BEGIN Supplied data
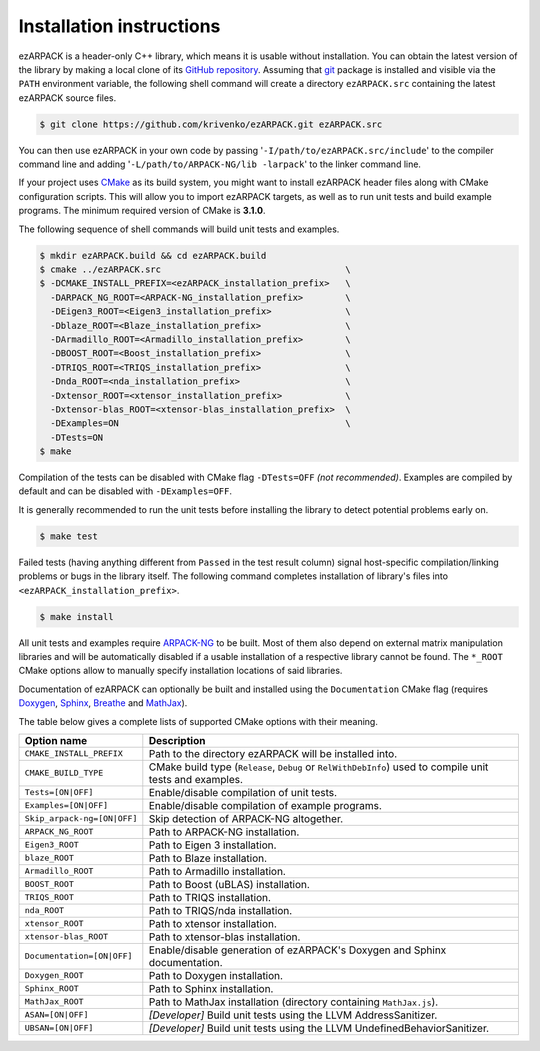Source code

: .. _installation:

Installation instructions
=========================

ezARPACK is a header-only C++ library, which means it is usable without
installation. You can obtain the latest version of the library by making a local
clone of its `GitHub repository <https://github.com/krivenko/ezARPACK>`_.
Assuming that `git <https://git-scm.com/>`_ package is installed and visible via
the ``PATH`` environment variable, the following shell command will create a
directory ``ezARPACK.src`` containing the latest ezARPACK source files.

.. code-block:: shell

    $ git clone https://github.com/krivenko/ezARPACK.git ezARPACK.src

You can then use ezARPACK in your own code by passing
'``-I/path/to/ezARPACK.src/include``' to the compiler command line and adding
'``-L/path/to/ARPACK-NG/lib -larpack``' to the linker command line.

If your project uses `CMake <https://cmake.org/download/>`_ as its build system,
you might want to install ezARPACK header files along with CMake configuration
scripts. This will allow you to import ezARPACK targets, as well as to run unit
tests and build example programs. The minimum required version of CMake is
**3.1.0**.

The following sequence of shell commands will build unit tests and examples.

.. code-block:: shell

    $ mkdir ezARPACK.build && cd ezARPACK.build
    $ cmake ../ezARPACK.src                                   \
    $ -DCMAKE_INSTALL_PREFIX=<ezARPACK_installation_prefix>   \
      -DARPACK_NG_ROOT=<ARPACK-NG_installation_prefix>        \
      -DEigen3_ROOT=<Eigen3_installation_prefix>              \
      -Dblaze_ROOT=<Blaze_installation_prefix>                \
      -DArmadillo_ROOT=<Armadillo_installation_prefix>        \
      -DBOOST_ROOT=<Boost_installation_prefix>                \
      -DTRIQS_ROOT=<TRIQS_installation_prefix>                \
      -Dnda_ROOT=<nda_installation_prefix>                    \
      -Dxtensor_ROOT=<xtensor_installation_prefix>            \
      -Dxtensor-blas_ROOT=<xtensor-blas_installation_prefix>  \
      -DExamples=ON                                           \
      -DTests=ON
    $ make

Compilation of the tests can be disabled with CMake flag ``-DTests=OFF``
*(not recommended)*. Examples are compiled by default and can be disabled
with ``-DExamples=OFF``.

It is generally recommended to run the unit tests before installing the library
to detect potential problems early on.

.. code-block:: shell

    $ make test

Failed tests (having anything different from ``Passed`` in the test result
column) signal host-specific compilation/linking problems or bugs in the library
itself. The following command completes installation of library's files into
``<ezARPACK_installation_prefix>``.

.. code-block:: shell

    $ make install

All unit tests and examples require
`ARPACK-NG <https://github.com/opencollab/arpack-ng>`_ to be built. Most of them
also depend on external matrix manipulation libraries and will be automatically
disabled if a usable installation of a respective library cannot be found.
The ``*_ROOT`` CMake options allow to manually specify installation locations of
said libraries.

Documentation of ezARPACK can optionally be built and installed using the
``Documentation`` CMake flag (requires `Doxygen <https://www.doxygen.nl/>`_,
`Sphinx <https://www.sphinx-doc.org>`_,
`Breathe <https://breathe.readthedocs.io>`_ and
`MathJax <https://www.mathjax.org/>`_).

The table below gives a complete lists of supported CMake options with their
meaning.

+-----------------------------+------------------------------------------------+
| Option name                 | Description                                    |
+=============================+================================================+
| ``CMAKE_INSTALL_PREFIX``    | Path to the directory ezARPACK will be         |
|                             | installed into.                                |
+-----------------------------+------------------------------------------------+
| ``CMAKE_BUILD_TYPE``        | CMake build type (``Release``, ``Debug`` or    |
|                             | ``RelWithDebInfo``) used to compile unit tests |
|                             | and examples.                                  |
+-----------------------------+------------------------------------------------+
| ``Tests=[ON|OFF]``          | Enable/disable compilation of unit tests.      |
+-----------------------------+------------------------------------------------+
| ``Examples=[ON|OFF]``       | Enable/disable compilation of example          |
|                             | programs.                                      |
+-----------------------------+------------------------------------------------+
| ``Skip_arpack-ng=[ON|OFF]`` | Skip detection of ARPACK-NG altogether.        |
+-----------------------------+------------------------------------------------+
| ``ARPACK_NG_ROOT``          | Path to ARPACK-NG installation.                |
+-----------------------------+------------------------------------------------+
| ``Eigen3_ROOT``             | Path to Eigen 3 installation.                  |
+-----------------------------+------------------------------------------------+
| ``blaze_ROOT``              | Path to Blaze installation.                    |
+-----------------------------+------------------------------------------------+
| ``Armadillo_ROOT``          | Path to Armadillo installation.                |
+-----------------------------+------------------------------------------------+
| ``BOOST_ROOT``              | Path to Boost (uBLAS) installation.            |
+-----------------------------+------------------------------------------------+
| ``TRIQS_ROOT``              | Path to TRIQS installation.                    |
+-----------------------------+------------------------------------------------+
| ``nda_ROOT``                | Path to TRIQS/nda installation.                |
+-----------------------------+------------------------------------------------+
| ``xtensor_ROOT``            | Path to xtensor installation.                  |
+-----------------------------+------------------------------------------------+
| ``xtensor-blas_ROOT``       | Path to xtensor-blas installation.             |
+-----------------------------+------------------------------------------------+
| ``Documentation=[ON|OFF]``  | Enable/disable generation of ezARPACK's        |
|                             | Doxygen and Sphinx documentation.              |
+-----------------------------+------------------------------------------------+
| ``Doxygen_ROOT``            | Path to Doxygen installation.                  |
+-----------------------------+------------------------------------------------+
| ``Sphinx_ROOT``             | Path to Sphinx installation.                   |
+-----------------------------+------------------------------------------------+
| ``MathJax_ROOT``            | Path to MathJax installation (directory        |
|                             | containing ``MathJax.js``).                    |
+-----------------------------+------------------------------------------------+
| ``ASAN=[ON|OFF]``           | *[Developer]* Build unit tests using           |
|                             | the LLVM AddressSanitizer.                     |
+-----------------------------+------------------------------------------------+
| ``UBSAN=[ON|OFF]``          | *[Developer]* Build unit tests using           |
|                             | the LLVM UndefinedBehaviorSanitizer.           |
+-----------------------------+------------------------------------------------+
END Supplied data
BEGIN Supplied data
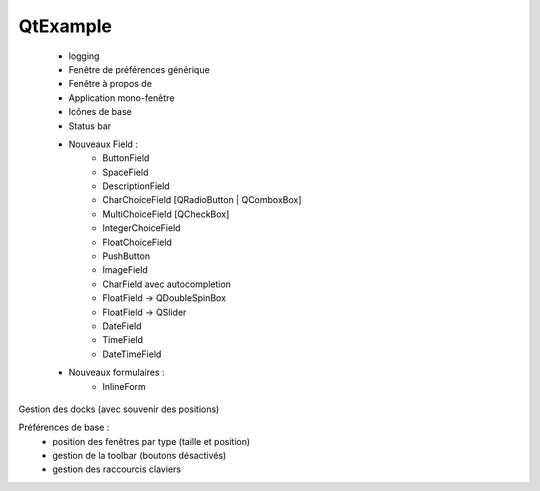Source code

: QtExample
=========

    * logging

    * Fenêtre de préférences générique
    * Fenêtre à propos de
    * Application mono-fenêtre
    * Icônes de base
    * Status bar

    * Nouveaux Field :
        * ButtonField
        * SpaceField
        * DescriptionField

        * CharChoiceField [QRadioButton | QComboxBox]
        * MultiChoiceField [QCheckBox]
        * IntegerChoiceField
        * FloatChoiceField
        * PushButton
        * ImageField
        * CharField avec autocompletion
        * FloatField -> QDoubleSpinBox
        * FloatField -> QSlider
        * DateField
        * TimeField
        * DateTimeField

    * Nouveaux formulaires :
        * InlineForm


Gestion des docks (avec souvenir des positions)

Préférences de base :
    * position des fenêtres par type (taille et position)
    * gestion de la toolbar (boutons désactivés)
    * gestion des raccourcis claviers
END Supplied data
Wherever the word "programs" turns up in the records, copy out the line it is on.

## Answer below:
tests and build example programs. The minimum required version of CMake is
|                             | programs.                                      |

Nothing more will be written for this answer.